··· Passage for review ···

PLoS ONE (Jan 2023)

Interrogating 1000 insect genomes for NUMTs: A risk assessment for estimates of species richness.

  • Paul D N Hebert,
  • Dan G Bock,
  • Sean W J Prosser

DOI
https://doi.org/10.1371/journal.pone.0286620
Journal volume & issue
Vol. 18, no. 6
p. e0286620

Abstract

Read online

The nuclear genomes of most animal species include NUMTs, segments of the mitogenome incorporated into their chromosomes. Although NUMT counts are known to vary greatly among species, there has been no comprehensive study of their frequency/attributes in the most diverse group of terrestrial organisms, insects. This study examines NUMTs derived from a 658 bp 5' segment of the cytochrome c oxidase I (COI) gene, the barcode region for the animal kingdom. This assessment is important because unrecognized NUMTs can elevate estimates of species richness obtained through DNA barcoding and derived approaches (eDNA, metabarcoding). This investigation detected nearly 10,000 COI NUMTs ≥ 100 bp in the genomes of 1,002 insect species (range = 0-443). Variation in nuclear genome size explained 56% of the mitogenome-wide variation in NUMT counts. Although insect orders with the largest genome sizes possessed the highest NUMT counts, there was considerable variation among their component lineages. Two thirds of COI NUMTs possessed an IPSC (indel and/or premature stop codon) allowing their recognition and exclusion from downstream analyses. The remainder can elevate species richness as they showed 10.1% mean divergence from their mitochondrial homologue. The extent of exposure to "ghost species" is strongly impacted by the target amplicon's length. NUMTs can raise apparent species richness by up to 22% when a 658 bp COI amplicon is examined versus a doubling of apparent richness when 150 bp amplicons are targeted. Given these impacts, metabarcoding and eDNA studies should target the longest possible amplicons while also avoiding use of 12S/16S rDNA as they triple NUMT exposure because IPSC screens cannot be employed.

··· Record extracts ···

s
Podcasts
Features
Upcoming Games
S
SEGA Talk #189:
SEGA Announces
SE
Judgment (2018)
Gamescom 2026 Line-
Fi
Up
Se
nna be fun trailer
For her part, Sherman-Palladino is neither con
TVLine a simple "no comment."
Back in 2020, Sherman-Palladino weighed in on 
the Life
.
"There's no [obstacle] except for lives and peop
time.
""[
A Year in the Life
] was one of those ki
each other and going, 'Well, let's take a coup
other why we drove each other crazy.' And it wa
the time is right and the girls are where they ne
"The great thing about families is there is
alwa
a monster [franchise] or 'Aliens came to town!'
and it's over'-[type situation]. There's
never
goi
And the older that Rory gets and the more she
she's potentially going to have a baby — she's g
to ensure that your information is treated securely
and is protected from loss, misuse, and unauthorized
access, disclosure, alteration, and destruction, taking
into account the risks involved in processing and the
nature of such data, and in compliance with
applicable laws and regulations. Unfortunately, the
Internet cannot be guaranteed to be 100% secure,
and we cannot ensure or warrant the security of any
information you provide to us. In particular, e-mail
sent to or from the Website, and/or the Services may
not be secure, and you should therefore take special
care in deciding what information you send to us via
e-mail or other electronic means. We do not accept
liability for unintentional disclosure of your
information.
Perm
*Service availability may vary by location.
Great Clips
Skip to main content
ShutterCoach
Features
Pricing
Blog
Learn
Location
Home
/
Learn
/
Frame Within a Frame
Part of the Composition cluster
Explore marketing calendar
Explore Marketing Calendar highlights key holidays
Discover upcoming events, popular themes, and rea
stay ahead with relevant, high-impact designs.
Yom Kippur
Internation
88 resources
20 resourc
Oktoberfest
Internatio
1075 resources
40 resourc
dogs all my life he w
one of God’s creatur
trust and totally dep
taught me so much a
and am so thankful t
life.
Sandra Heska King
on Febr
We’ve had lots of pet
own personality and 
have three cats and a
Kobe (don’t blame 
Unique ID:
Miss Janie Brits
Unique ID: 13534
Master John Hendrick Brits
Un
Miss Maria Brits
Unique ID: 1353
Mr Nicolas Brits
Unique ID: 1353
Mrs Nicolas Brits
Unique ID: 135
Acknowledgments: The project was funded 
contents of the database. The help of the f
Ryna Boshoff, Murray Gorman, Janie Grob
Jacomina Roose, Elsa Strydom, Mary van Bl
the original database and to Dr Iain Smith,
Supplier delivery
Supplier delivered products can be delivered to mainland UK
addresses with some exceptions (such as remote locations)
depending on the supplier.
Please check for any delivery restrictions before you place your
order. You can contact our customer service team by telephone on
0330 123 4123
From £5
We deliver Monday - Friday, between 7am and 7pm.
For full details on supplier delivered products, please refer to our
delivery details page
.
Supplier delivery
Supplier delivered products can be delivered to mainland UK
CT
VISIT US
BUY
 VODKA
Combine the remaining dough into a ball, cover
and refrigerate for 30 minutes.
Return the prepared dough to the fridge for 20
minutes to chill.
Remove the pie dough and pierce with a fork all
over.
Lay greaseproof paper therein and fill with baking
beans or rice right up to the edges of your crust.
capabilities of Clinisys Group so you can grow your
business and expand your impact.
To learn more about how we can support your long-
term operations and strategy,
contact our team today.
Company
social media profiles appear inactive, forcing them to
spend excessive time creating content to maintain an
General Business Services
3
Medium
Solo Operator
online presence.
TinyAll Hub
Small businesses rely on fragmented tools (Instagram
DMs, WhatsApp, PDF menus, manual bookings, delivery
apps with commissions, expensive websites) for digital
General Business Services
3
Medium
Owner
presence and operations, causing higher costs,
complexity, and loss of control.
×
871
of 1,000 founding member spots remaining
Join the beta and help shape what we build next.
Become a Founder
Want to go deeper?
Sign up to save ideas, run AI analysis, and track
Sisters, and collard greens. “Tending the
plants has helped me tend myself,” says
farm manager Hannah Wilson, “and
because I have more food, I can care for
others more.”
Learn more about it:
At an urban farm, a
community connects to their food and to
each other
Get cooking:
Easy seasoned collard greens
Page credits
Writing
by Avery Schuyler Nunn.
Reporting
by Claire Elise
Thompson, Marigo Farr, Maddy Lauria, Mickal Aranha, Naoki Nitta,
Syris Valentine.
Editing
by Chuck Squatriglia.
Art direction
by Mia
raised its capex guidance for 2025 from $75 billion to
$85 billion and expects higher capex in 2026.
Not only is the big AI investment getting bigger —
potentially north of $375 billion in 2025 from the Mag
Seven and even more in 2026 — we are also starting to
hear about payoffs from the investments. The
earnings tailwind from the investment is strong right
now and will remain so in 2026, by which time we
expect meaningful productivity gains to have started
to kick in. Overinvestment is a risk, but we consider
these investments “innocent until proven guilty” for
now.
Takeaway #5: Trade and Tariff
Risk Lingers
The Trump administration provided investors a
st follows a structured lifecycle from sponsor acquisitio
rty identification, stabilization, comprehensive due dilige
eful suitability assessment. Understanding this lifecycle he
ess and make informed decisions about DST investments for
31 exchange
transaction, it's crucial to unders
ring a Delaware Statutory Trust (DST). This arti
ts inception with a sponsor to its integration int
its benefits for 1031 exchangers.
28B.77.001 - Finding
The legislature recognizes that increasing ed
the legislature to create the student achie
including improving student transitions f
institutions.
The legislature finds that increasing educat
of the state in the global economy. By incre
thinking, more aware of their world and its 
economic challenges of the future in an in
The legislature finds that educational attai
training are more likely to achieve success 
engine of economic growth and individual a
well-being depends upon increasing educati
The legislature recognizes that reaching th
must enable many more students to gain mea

···

Instructions to follow -> List every author named in the insect NUMT study.

Output of the exercise -> Paul D N Hebert, Dan G Bock, Sean W J Prosser